There has been no shortage of hip-hop star birth narratives hitting screens in recent years, but like hip-hop itself for most of its history, there hasn't always been much room for stories. women. Tracing a teenage girl's complicated ascent through the battle rap circuit to the even more complicated heights of viral stardom, Sanaa Lathan's "On the Come Up" provides a welcome exception to this rule, but luckily it has a lot more to it. your favor than just that. As frank and tough as it is warm and sweet, "On the Come Up" is a hugely promising debut from the actor-turned-director.
Sixteen-year-old Bri (Jamila C. Gray) is already a talented rapper when we first meet her in her fictional Garden Heights neighborhood, and she's already been through a lifetime of turmoil. Her father was a legendary local MC named Lawless, who was killed just as her career was starting to take off. She spent part of her childhood away from her mother (Lathan) as she battled drug addiction, and although she is now clean, her mother-daughter bond has yet to be fully repaired. And what's more, as part of the small contingent of black students at her school, she's forced to deal with unsympathetic administrators and suspicious campus police, one of whom knocks her to the ground after seeing her selling Skittles to a fellow student. of class.
Director: Sanaa Lathan
Writers: Zora Howard, Kay OyegunAngie Thomas
Stars: Sanaa Lathan, Da'Vine Joy Randolph, Method Man
However, there is nothing tragic or self-pitying about Bri, who has her own grand ambitions to worry about. She wants to follow in her father's footsteps under the rapper name Lil Law, and led by her boisterous, drug-dealing Aunt Pooh (a terrific Da'Vine Joy Randolph), she first sets her sights on the ruthless amateur scene from Garden Heights. After a few false starts, her rhymes catch the attention of her father's old manager, a now-rich businessman named Supreme (Cliff "Method Man" Smith), who recently landed a major record deal for another up-and-coming neighborhood (Lil Yachty, clearly having fun). Against Auntie Pooh's strong advice, Bri decides to listen to him.
Meanwhile, Bri navigates the remaining horrors of high school with Ella's childhood friend Malik, who is brutally honest about everything except that he clearly has a crush on her.
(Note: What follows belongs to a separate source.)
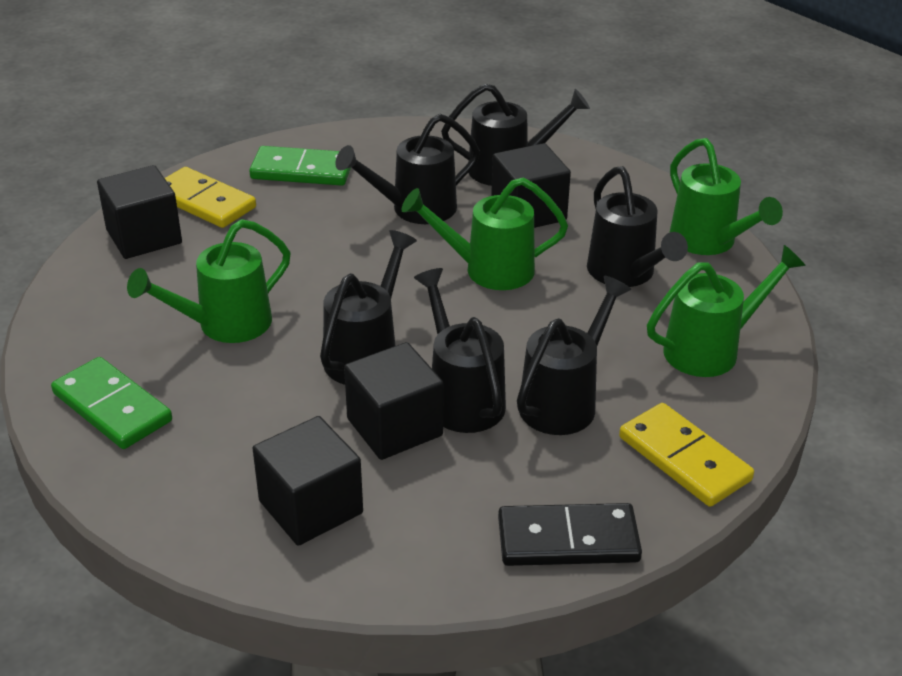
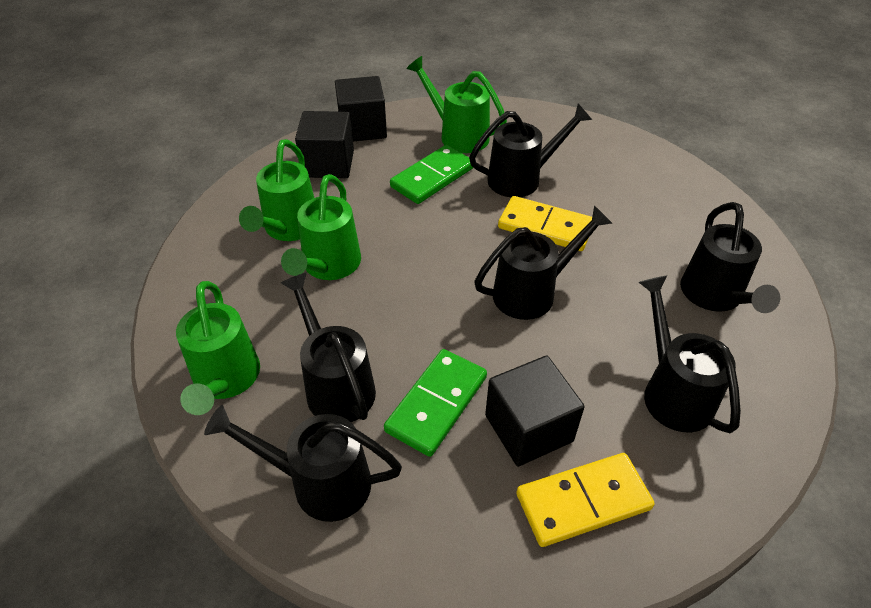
black cube: 4 -> 3
black domino: 1 -> 0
And when her mother's precarious job situation starts racking up "final notice" utility bills, Bri's rap battle earnings make her the temporary breadwinner, introducing another uneasy dose of strain on her already tenuous relationship.
Adapted from the second novel by "The Hate U Give" author Angie Thomas, the script sometimes has a hard time keeping all of its various threads woven together: Bri's battles with her school district tend to fade from view for long stretches. , only to be surprised when they finish. they resurface strongly, but Lathan imbues the film with a certain looseness that gives these ebbs and flows the feel of real life. Subtle moments have room to breathe, characters can make mistakes without those mistakes defining their characters, and Lathan's emphasis on shades of gray within the film's larger conflicts helps lift the story above its limits. more formulated elements. As is so often the case in these kinds of narratives, Bri is ultimately forced to choose between careerism and artistic integrity, but even here the film is well-tuned to how fine the line can be between selling out and playing the game, and what it does. unpredictable the result may be. consequences of either decision can be.
But what really brings "On the Come Up" together is Bri, who always feels like a real-life character even as she defies these familiar narrative obstacles. She's not a super confident force of nature, nor a "who me?" wallflower. She is sometimes down to earth and wise beyond her years, other times she is naive and even thoughtless. In other words, she's definitely 16, and the movie is smart about the ways that precocious talent and age-appropriate immaturity can easily co-exist. Newcomer Gray does wonderfully in the role, keeping the character's prickly edges and underlying vulnerability in delicate balance at all times, as he approaches acting scenes like a pro.
The performance is inspired by everything from Cooper's shy, slack-jawed charm, to Method Man's surprisingly nuanced take on a music industry hustler: he may be cynical and unreliable, but he lets you see exactly where his cold comes from. calculation.